# The Jamerson Cup - Aug 15-16



## Magnuts (Mar 20, 2003)

The Jamerson Cup is the annual major event for all three classes raced in MASCAR. Friday night August 15th, is the T-Jet race on the banked six lane in our new clubhouse at the Moose Lodge in Gloucester. On Saturday the 16th, the main hall of the Moose Lodge hosts Super Stock races on a new Robby Whiteed routed 4'x16' track in the morning and in the afternoon the main event on Ronnie Jamerson's new 4'x16' Robby Whiteed routed, for the Modified class.

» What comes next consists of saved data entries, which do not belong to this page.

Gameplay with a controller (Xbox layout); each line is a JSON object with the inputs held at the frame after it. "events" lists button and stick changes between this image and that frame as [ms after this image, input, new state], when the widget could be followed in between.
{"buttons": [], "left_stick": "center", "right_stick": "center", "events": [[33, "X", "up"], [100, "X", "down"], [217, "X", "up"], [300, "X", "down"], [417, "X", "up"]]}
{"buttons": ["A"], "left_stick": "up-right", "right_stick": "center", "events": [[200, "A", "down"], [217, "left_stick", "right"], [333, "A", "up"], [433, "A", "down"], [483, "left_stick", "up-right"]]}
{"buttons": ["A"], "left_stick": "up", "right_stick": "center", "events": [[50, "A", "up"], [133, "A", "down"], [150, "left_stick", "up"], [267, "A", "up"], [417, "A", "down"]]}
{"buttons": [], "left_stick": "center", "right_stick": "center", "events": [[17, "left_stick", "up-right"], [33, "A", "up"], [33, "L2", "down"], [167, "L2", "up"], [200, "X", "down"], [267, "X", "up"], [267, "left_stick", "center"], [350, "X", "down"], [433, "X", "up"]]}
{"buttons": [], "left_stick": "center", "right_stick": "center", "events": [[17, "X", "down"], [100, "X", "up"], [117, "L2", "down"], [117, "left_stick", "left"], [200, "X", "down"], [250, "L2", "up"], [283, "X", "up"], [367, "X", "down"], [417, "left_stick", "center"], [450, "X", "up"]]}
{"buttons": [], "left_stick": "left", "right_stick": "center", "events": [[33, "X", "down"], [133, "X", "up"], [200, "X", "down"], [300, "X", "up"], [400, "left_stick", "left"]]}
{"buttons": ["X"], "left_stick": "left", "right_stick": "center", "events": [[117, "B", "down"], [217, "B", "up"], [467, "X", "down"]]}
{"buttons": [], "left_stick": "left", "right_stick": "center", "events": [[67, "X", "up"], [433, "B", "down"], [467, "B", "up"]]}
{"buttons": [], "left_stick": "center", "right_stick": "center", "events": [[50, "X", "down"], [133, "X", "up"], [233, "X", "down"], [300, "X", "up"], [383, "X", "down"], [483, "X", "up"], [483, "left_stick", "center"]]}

Full details and track pix: http://www.bat-jet.com/mascar/jc14.html

This is an excellent event to plan around your Summer vacation, with many attractions nearby for the whole family to visit, if slot racing is not on the agenda...Williamsburg, Busch Gardens, Jamestown, Water World, plus lots of available outlet malls, including the Williamsburg Pottery. A little further away is Virginia Beach, and North Carolina's Outer Banks (OBX), for a beach vacation, if amusement parks and historical attractions aren't enough.


----------



## Magnuts (Mar 20, 2003)

To the group and all racers,
It is with much regret that I make this unavoidable announcement, Ronnie and I have decided 
to cancel the Jamerson Cup race this year. There have been to many things not falling in the
right direction to feel that the race could be put together in a proper manner. 
Mark Smith, MASCAR President


----------